STATED GOAL:
Find every line in the entries below that contains the string "instances". Copy each of those lines in full.

======== ENTRIES SHOWN ========

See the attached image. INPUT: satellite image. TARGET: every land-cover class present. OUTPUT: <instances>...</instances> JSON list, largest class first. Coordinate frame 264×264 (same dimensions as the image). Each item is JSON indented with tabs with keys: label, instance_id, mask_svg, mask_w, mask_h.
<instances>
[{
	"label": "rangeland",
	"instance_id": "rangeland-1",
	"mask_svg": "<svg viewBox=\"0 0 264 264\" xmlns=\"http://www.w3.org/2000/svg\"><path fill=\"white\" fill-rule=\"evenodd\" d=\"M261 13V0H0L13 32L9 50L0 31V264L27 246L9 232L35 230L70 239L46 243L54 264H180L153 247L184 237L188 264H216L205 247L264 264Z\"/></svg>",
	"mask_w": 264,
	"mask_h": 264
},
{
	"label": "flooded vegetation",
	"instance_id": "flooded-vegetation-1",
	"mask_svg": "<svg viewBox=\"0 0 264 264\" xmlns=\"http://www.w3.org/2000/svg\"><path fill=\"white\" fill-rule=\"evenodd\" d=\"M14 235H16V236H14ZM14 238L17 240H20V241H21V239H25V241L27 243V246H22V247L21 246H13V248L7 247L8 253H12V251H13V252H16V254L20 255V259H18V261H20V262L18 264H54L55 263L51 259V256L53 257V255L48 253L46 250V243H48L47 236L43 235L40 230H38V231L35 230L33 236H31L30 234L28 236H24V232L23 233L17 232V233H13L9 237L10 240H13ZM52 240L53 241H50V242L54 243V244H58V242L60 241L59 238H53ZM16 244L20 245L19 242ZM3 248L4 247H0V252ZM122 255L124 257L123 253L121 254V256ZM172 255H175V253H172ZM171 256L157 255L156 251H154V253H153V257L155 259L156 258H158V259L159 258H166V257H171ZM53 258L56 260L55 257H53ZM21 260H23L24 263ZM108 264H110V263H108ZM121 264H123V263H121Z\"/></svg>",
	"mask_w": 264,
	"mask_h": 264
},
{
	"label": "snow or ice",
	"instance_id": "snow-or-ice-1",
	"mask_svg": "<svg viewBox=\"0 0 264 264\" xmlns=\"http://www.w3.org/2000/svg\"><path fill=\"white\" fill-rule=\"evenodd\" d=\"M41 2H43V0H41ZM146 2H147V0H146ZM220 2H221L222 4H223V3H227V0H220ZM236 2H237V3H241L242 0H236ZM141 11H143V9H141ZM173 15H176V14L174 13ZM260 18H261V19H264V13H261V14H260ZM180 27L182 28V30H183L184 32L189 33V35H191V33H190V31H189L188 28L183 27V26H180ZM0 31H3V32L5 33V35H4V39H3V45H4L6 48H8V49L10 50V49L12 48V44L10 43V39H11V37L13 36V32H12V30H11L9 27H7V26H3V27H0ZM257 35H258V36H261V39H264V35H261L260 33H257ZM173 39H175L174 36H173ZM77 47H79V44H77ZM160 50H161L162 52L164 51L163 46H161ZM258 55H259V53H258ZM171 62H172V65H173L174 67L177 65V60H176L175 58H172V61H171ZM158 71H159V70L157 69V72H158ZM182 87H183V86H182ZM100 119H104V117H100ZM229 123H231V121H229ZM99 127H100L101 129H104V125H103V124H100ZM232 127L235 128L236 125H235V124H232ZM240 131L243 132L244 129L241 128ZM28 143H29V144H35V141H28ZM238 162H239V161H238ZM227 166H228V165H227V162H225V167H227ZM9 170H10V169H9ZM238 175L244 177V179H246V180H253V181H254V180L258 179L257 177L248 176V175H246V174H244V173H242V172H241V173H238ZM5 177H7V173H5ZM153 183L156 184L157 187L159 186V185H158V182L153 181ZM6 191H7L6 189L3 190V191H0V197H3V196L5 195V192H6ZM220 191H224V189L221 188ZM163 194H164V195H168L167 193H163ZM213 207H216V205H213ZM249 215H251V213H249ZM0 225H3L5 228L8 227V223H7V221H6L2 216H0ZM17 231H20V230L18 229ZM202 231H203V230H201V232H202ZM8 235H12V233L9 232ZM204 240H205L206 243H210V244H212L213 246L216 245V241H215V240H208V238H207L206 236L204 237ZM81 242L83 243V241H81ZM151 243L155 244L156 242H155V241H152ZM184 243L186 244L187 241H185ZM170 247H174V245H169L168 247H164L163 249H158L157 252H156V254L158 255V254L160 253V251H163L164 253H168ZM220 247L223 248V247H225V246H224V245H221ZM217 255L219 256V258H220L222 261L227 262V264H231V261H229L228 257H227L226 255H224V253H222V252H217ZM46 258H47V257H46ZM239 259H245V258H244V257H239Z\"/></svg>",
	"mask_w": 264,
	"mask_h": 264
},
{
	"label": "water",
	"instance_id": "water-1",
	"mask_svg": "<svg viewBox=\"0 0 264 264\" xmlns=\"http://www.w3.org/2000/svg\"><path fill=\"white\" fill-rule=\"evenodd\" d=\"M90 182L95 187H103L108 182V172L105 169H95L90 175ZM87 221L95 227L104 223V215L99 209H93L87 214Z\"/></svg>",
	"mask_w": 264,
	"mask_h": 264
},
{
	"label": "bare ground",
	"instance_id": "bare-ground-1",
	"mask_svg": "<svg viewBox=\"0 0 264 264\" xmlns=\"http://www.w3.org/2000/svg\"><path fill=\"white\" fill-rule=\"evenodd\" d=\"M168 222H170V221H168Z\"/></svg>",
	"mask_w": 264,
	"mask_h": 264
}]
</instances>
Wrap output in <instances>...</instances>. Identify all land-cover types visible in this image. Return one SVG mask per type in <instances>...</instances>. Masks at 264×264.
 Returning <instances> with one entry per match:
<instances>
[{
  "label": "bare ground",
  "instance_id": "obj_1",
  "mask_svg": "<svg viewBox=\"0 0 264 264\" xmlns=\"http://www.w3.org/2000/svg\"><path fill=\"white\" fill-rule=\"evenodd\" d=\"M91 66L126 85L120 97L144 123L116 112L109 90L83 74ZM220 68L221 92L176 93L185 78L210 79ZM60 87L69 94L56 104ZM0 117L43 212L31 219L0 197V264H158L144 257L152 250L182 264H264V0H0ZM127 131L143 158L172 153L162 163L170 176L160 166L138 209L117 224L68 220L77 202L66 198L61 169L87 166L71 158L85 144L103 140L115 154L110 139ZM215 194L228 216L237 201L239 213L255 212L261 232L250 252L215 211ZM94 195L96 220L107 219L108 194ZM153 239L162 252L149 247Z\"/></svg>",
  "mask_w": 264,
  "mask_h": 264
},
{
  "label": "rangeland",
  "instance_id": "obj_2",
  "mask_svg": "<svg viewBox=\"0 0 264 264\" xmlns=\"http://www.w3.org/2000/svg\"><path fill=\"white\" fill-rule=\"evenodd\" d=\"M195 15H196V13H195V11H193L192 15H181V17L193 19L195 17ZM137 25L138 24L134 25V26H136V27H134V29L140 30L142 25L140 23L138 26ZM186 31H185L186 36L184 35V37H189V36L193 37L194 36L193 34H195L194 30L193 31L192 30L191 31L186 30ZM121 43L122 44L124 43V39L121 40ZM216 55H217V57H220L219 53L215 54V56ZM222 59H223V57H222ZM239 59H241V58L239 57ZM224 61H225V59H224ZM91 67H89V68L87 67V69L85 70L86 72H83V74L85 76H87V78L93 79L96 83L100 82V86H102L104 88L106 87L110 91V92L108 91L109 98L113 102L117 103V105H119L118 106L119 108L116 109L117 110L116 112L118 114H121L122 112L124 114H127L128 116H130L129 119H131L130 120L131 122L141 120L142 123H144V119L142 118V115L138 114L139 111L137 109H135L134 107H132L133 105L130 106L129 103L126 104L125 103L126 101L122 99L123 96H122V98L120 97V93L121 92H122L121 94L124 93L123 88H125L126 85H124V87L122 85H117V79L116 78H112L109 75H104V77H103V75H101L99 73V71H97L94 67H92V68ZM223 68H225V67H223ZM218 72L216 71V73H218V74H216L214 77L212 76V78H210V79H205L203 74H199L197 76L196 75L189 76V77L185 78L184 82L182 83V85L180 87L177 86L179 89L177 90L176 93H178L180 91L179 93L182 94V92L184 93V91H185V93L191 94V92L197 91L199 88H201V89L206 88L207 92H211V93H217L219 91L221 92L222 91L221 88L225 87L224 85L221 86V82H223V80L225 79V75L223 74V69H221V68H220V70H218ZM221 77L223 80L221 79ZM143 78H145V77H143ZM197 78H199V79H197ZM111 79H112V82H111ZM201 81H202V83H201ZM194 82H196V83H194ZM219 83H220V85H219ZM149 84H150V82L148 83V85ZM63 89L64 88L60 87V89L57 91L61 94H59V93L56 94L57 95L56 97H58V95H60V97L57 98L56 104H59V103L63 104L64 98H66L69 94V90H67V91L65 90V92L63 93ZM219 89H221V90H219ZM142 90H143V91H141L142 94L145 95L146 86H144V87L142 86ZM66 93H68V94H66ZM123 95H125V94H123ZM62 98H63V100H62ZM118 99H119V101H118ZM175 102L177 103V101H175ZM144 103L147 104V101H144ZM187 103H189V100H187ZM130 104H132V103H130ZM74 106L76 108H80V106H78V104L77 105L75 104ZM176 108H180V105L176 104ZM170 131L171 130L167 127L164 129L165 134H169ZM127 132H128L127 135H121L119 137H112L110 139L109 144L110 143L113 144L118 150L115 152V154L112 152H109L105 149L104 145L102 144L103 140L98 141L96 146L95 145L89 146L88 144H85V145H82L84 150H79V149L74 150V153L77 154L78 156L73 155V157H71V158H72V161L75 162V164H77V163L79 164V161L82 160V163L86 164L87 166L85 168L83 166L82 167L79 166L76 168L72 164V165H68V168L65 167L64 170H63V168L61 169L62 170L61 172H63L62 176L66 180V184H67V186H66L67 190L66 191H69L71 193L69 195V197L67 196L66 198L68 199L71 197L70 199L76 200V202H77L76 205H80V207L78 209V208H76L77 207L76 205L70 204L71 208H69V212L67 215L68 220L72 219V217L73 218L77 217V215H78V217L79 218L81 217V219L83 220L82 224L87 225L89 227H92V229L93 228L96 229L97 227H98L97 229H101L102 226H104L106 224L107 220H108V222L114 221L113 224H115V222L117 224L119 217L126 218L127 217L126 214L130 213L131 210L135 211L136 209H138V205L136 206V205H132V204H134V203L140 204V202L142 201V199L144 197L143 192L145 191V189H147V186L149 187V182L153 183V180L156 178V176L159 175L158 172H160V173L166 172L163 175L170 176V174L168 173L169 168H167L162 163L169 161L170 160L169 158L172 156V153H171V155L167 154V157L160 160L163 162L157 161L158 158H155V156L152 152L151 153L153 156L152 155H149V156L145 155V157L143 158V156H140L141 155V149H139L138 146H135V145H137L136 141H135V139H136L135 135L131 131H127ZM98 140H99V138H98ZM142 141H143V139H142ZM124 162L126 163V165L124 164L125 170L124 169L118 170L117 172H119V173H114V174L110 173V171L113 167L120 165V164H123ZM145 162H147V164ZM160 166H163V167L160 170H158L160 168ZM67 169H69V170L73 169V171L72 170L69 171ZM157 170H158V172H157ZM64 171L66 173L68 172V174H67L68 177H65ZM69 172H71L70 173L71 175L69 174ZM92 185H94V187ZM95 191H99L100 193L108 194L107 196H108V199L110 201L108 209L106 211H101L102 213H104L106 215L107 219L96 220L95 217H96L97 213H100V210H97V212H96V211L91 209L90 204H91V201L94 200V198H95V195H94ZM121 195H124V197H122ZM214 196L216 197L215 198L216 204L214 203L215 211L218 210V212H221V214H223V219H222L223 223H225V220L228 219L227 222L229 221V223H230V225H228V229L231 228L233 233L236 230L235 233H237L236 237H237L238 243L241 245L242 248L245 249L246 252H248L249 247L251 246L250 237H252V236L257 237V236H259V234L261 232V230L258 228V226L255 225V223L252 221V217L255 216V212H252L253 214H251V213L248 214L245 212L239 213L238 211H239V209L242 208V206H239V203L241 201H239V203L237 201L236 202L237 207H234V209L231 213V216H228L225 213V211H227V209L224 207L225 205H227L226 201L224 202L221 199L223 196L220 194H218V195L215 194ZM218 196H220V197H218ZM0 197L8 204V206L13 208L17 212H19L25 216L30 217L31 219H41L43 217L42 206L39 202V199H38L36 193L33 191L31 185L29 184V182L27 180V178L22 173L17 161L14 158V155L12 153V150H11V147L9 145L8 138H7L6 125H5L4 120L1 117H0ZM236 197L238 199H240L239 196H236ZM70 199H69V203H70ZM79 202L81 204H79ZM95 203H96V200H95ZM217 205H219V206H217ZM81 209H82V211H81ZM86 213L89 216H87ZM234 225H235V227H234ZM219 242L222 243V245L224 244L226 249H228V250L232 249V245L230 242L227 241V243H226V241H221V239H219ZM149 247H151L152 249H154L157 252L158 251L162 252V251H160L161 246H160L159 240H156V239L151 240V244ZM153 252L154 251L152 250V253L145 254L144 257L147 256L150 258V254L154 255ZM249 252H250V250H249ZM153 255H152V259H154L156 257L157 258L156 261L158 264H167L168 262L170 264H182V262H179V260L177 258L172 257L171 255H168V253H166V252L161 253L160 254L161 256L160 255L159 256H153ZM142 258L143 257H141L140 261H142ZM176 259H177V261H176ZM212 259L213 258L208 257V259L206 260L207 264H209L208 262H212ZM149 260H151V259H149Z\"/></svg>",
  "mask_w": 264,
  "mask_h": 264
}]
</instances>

========

ANSWER BELOW:
See the attached image. INPUT: satellite image. TARGET: every land-cover class present. OUTPUT: <instances>...</instances> JSON list, largest class first. Coordinate frame 264×264 (same dimensions as the image). Each item is JSON indented with tabs with keys: label, instance_id, mask_svg, mask_w, mask_h.
<instances>
</instances>
Wrap output in <instances>...</instances>. Identify all land-cover types visible in this image. Return one SVG mask per type in <instances>...</instances>. Masks at 264×264.
 Returning <instances> with one entry per match:
<instances>
</instances>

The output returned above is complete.